Version difference data
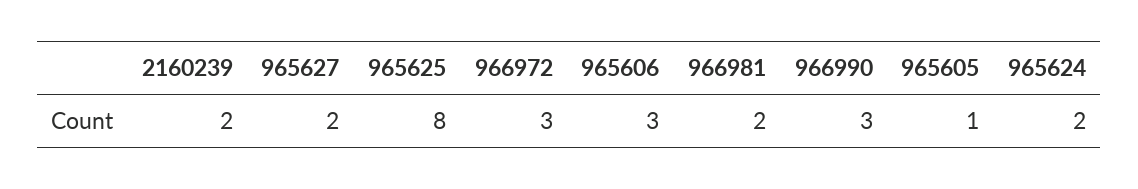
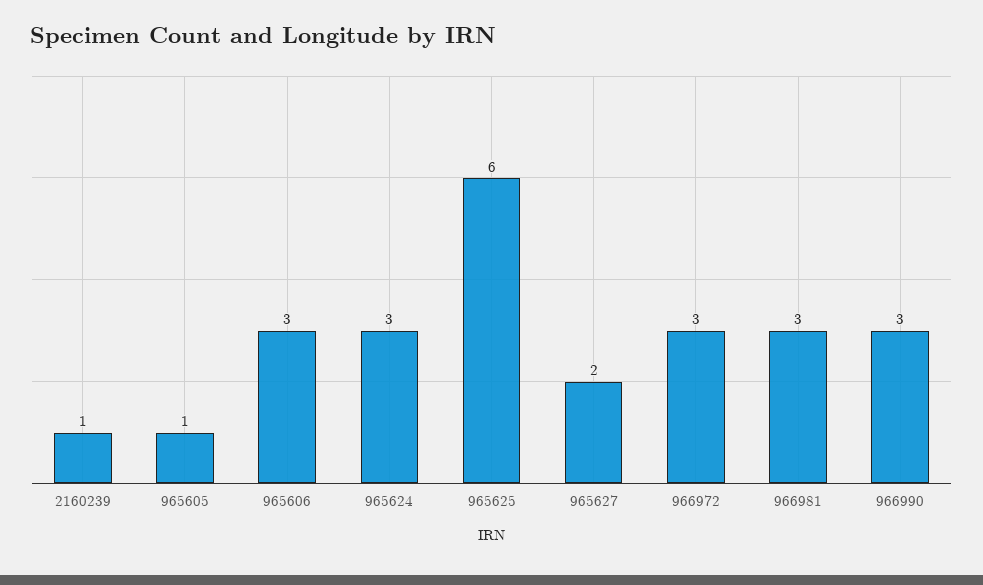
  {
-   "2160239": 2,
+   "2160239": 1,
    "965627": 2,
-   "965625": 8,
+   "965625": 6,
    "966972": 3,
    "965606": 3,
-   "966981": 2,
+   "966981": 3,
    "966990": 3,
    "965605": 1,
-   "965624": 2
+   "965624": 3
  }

▸ What is being asked
Could you copy the lines above exactly and skip the images?

▸ Output of the task
  {
-   "2160239": 2,
+   "2160239": 1,
    "965627": 2,
-   "965625": 8,
+   "965625": 6,
    "966972": 3,
    "965606": 3,
-   "966981": 2,
+   "966981": 3,
    "966990": 3,
    "965605": 1,
-   "965624": 2
+   "965624": 3
  }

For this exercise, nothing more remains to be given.